Population (2010 Census)
- • Total: 13,650
- • Density: 20.03/km^{2} (51.88/sq mi)
- • Urban: 0%
- • Rural: 100%

Administrative structure
- • Inhabited localities: 47 rural localities

Municipal structure
- • Municipally incorporated as: Atninsky Municipal District
- • Municipal divisions: 0 urban settlements, 12 rural settlements
- Time zone: UTC+3 (MSK )
- OKTMO ID: 92613000
- Website: http://atnya.tatarstan.ru

= Atninsky District =

Atninsky District (Атни́нский райо́н; Әтнә районы) is a territorial administrative unit and municipal district of the Republic of Tatarstan within the Russian Federation. The district is located in the northwest of the republic. The territory of the district includes 47 settlements, which are united into 12 rural settlements. As of 2020, 12 883 people reside in the district. The administrative center is the village of Bolshaya Atnya, founded during the period of the Khanate of Kazan.

== Geography ==

The total area of the district is 681.4 km^{2}. It borders the Arsky and Vysokogorsky Districts of Tatarstan and the Republic of Mari El (Morkinsky District). The relief is a hilly plain with prevailing heights of 160–180 meters. Forests cover 3.9% of the district area. The largest river is Ashit while the largest tributaries are Urtemka (16 km), Shashi (15 km), and Ura (13 km).
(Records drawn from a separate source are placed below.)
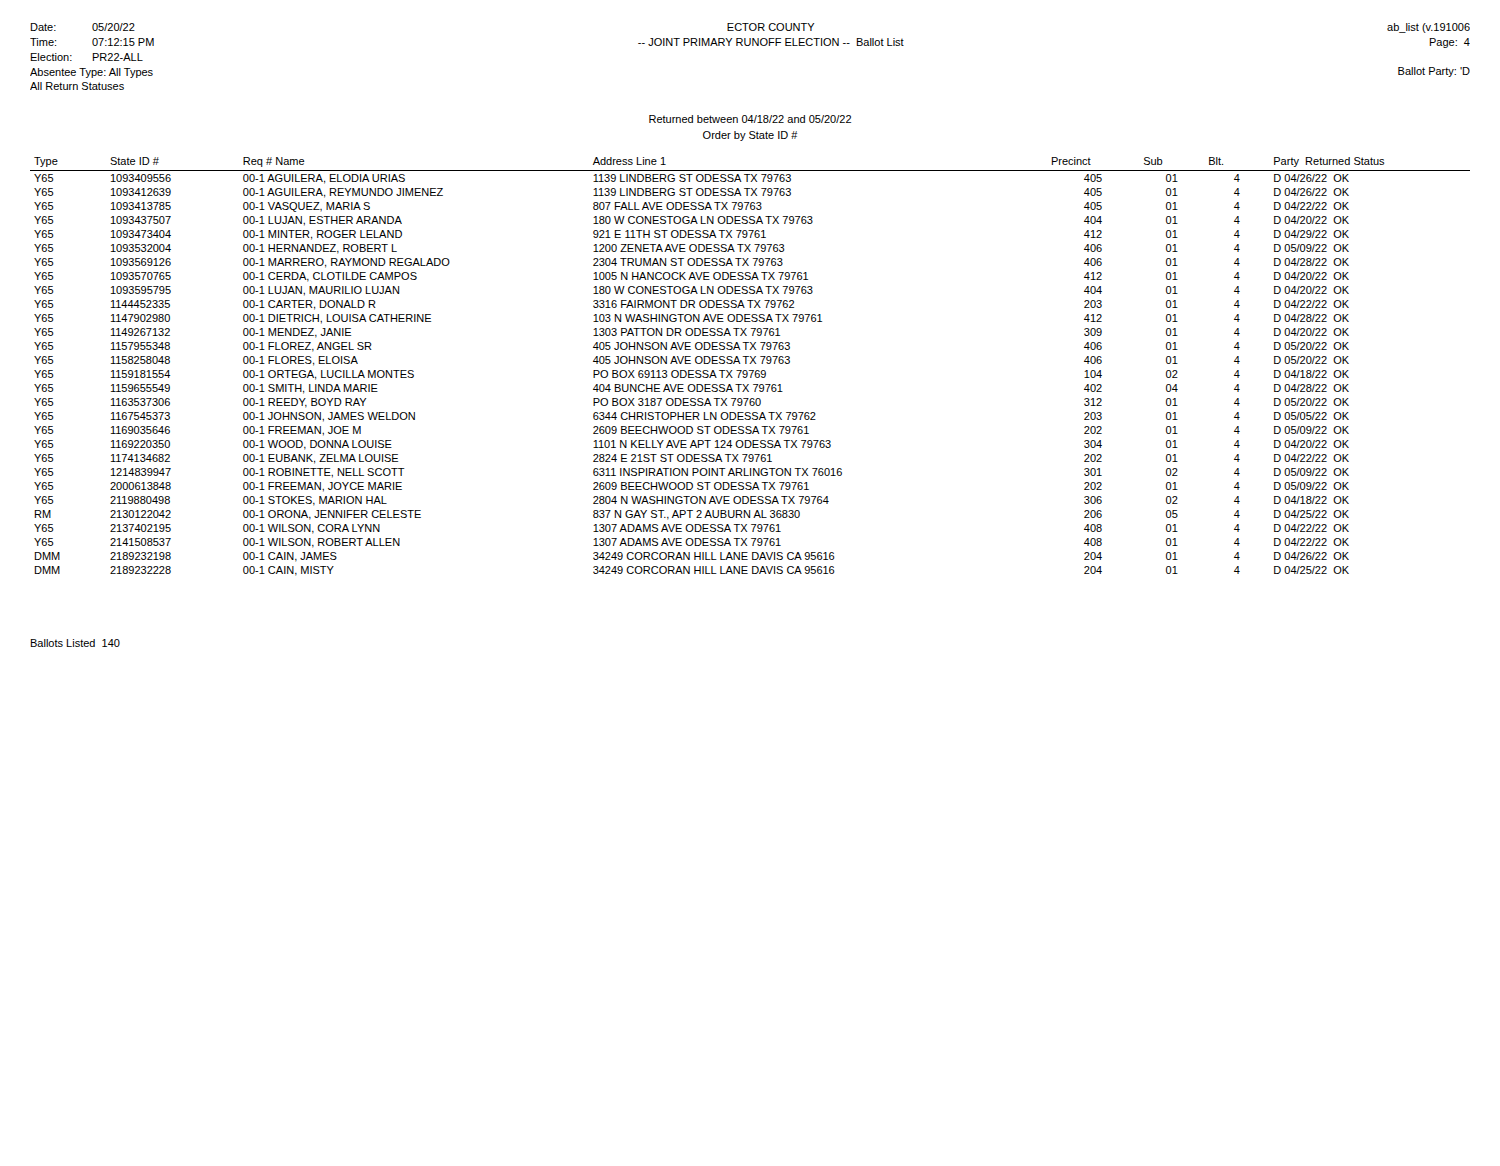Date: 05/20/22
Time: 07:12:15 PM
Election: PR22-ALL
Absentee Type: All Types
All Return Statuses
ab_list (v.191006
Page: 4
Ballot Party: 'D
ECTOR COUNTY
-- JOINT PRIMARY RUNOFF ELECTION -- Ballot List
Returned between 04/18/22 and 05/20/22
Order by State ID #
| Type | State ID # | Req # Name | Address Line 1 | Precinct | Sub | Blt. | Party Returned Status |
| --- | --- | --- | --- | --- | --- | --- | --- |
| Y65 | 1093409556 | 00-1 AGUILERA, ELODIA URIAS | 1139 LINDBERG ST ODESSA TX 79763 | 405 | 01 | 4 | D 04/26/22 OK |
| Y65 | 1093412639 | 00-1 AGUILERA, REYMUNDO JIMENEZ | 1139 LINDBERG ST ODESSA TX 79763 | 405 | 01 | 4 | D 04/26/22 OK |
| Y65 | 1093413785 | 00-1 VASQUEZ, MARIA S | 807 FALL AVE ODESSA TX 79763 | 405 | 01 | 4 | D 04/22/22 OK |
| Y65 | 1093437507 | 00-1 LUJAN, ESTHER ARANDA | 180 W CONESTOGA LN ODESSA TX 79763 | 404 | 01 | 4 | D 04/20/22 OK |
| Y65 | 1093473404 | 00-1 MINTER, ROGER LELAND | 921 E 11TH ST ODESSA TX 79761 | 412 | 01 | 4 | D 04/29/22 OK |
| Y65 | 1093532004 | 00-1 HERNANDEZ, ROBERT L | 1200 ZENETA AVE ODESSA TX 79763 | 406 | 01 | 4 | D 05/09/22 OK |
| Y65 | 1093569126 | 00-1 MARRERO, RAYMOND REGALADO | 2304 TRUMAN ST ODESSA TX 79763 | 406 | 01 | 4 | D 04/28/22 OK |
| Y65 | 1093570765 | 00-1 CERDA, CLOTILDE CAMPOS | 1005 N HANCOCK AVE ODESSA TX 79761 | 412 | 01 | 4 | D 04/20/22 OK |
| Y65 | 1093595795 | 00-1 LUJAN, MAURILIO LUJAN | 180 W CONESTOGA LN ODESSA TX 79763 | 404 | 01 | 4 | D 04/20/22 OK |
| Y65 | 1144452335 | 00-1 CARTER, DONALD R | 3316 FAIRMONT DR ODESSA TX 79762 | 203 | 01 | 4 | D 04/22/22 OK |
| Y65 | 1147902980 | 00-1 DIETRICH, LOUISA CATHERINE | 103 N WASHINGTON AVE ODESSA TX 79761 | 412 | 01 | 4 | D 04/28/22 OK |
| Y65 | 1149267132 | 00-1 MENDEZ, JANIE | 1303 PATTON DR ODESSA TX 79761 | 309 | 01 | 4 | D 04/20/22 OK |
| Y65 | 1157955348 | 00-1 FLOREZ, ANGEL SR | 405 JOHNSON AVE ODESSA TX 79763 | 406 | 01 | 4 | D 05/20/22 OK |
| Y65 | 1158258048 | 00-1 FLORES, ELOISA | 405 JOHNSON AVE ODESSA TX 79763 | 406 | 01 | 4 | D 05/20/22 OK |
| Y65 | 1159181554 | 00-1 ORTEGA, LUCILLA MONTES | PO BOX 69113 ODESSA TX 79769 | 104 | 02 | 4 | D 04/18/22 OK |
| Y65 | 1159655549 | 00-1 SMITH, LINDA MARIE | 404 BUNCHE AVE ODESSA TX 79761 | 402 | 04 | 4 | D 04/28/22 OK |
| Y65 | 1163537306 | 00-1 REEDY, BOYD RAY | PO BOX 3187 ODESSA TX 79760 | 312 | 01 | 4 | D 05/20/22 OK |
| Y65 | 1167545373 | 00-1 JOHNSON, JAMES WELDON | 6344 CHRISTOPHER LN ODESSA TX 79762 | 203 | 01 | 4 | D 05/05/22 OK |
| Y65 | 1169035646 | 00-1 FREEMAN, JOE M | 2609 BEECHWOOD ST ODESSA TX 79761 | 202 | 01 | 4 | D 05/09/22 OK |
| Y65 | 1169220350 | 00-1 WOOD, DONNA LOUISE | 1101 N KELLY AVE APT 124 ODESSA TX 79763 | 304 | 01 | 4 | D 04/20/22 OK |
| Y65 | 1174134682 | 00-1 EUBANK, ZELMA LOUISE | 2824 E 21ST ST ODESSA TX 79761 | 202 | 01 | 4 | D 04/22/22 OK |
| Y65 | 1214839947 | 00-1 ROBINETTE, NELL SCOTT | 6311 INSPIRATION POINT ARLINGTON TX 76016 | 301 | 02 | 4 | D 05/09/22 OK |
| Y65 | 2000613848 | 00-1 FREEMAN, JOYCE MARIE | 2609 BEECHWOOD ST ODESSA TX 79761 | 202 | 01 | 4 | D 05/09/22 OK |
| Y65 | 2119880498 | 00-1 STOKES, MARION HAL | 2804 N WASHINGTON AVE ODESSA TX 79764 | 306 | 02 | 4 | D 04/18/22 OK |
| RM | 2130122042 | 00-1 ORONA, JENNIFER CELESTE | 837 N GAY ST., APT 2 AUBURN AL 36830 | 206 | 05 | 4 | D 04/25/22 OK |
| Y65 | 2137402195 | 00-1 WILSON, CORA LYNN | 1307 ADAMS AVE ODESSA TX 79761 | 408 | 01 | 4 | D 04/22/22 OK |
| Y65 | 2141508537 | 00-1 WILSON, ROBERT ALLEN | 1307 ADAMS AVE ODESSA TX 79761 | 408 | 01 | 4 | D 04/22/22 OK |
| DMM | 2189232198 | 00-1 CAIN, JAMES | 34249 CORCORAN HILL LANE DAVIS CA 95616 | 204 | 01 | 4 | D 04/26/22 OK |
| DMM | 2189232228 | 00-1 CAIN, MISTY | 34249 CORCORAN HILL LANE DAVIS CA 95616 | 204 | 01 | 4 | D 04/25/22 OK |
Ballots Listed 140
Protected natural areas include the natural zakaznik "Ashit", which occupies 2.7 thousand hectares - 4% of the total area of the region. Elks, wild boars, foxes, badgers, white hares and brown hares, American minks, ferrets and muskrats, as well as more than 200 bird species can be found here.

== Coat of arms and flag ==

The coat of arms and the flag were approved by the decision of the Atninsky District Council of March 3, 2006. The development was carried out by the Heraldic Council under the President of the Republic of Tatarstan together with the Russian Union of Heraldists. The Atninsky district is one of the centers of Tatar culture, which to a greater extent has preserved folk traditions and rituals. The tulip, as one of the main national ornaments of Tatarstan, reflects the residents' loyalty to the traditions of their people, and the desire to preserve and support the local culture. The feather is a symbol of ancient history, culture, and rich spirituality. Many outstanding poets and educators were born and raised in the Atninsky region. Among them are the scientist and a spiritual leader Şihabetdin Märcani, Tatar poet Ğabdulla Tuqay, and others. The agrarian orientation of the region is conveyed by half of a gold-colored feather, decorated in the form of an ear. Blue indicates honor, nobility and spirituality; green stands for a rich nature, health and growth in life; silver symbolizes perfection, peace and understanding, while gold is a symbol of stability, respect and intelligence. The flag of the Atninsky region was developed on the basis of the coat of arms. It is a rectangular blue canvas, in the center of which there is a green tulip and a white and gold feather.

== History ==

Many villages in the region have been known since the times of the Volga Bulgaria, the Golden Horde and the Kazan Khanate. One of the most significant archeological monuments the Aishiyaz settlement of Kala-tau (City on the Mountain) is located on the territory of the district. The fortress city existed during the times of the Bulgar state and was a large trade center. The epitaph monuments of the 14th, 16th-18th centuries in the Muslim Tatar cemeteries also evidence ancient history of the region. On some of the gravestones, the texts are made with an Arab-Tatar relief inscription from the period of the first half of the 16th century.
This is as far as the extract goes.